By 9:00 AM, Ardoin is at his desk, a 19th-century Boulle bureau cluttered not with papers, but with magnifying glasses, linen gloves, and a small but lethal-looking ultraviolet torch. He spends several hours reviewing auction catalogues, corresponding with curators, and consulting conservators. He is, at this hour, equal parts archivist and sleuth.

By midday, Ardoin strolls to Café de Flore, where he meets his circle—a loosely assembled group of philosophers, critics, and one rogue psychoanalyst—for what they call their déjeuner de l’oubli, a lunch of “forgetting” in which they discuss anything but art. This paradoxical sabbatical from passion, Ardoin insists, is crucial to sustaining it.

Afternoons are devoted to either travel or scholarship. On days at home, he spends hours in his personal viewing room, a subdued chamber lit only by diffuse natural light. Here, Ardoin communes with selected works. “You must look until the image begins to look back. Then—and only then—do you own it.”

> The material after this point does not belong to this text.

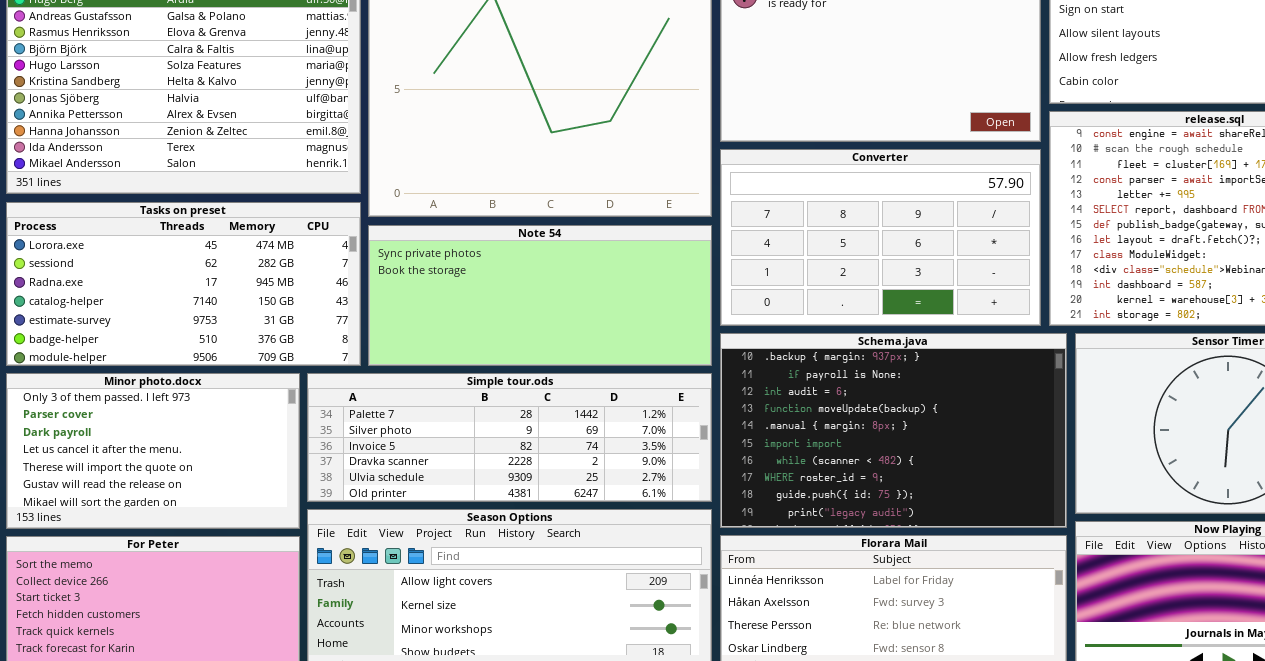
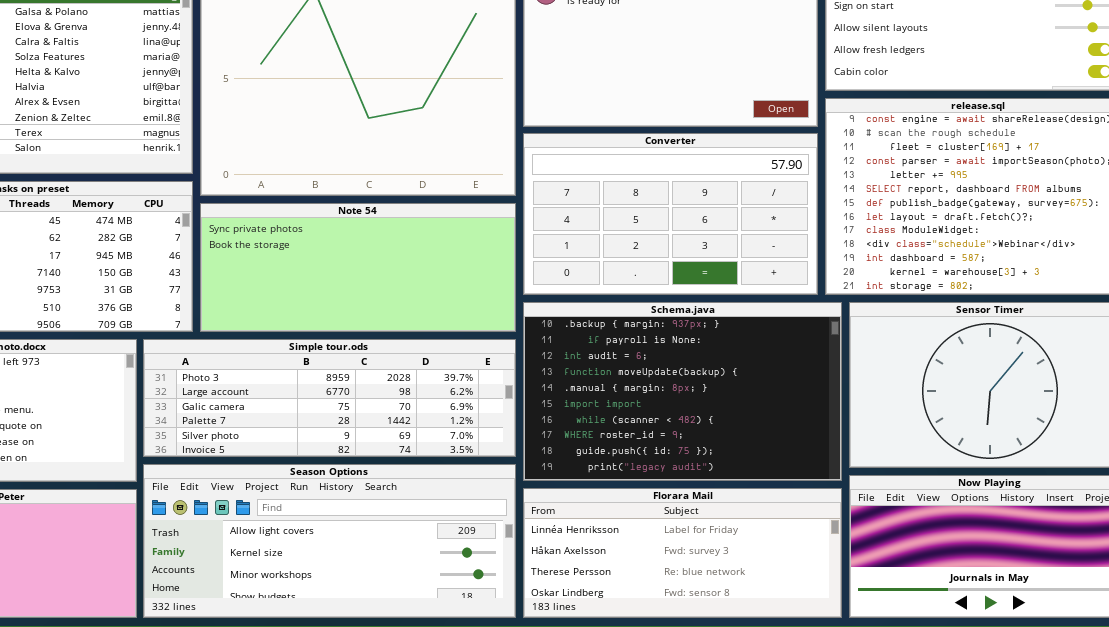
Simple tour.ods: [307,373,712,502] -> [143,339,516,457], scrolled up 3 rows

On travel days, he may fly to Brussels, Milan, or occasionally New York, to view potential acquisitions, advise on exhibitions, or lecture on topics such as “The Aesthetic of Reverie in Post-Romantic Europe.” He is a sought-after speaker, though he maintains a guarded mystique, often refusing interviews.

Evenings are reserved for quiet. Ardoin practices Japanese calligraphy—an unusual hobby for a Frenchman. The discipline, he says, “suspends the chaos of interpretation.” He does not own a television. He does, however, possess a 1920s phonograph and an extensive collection of early Debussy and Ravel recordings.

At night, beneath a painting by Arnold Böcklin, Lucien Ardoin retires to bed with a book—usually philosophy or poetry, never art history. “I have lived the catalogues,” he smiles. “Now I prefer the enigmas.”

And thus ends a typical day—not merely in the life of a collector, but in the carefully orchestrated existence of a man for whom art is not an accessory to living, but the very atmosphere in which life can properly occur.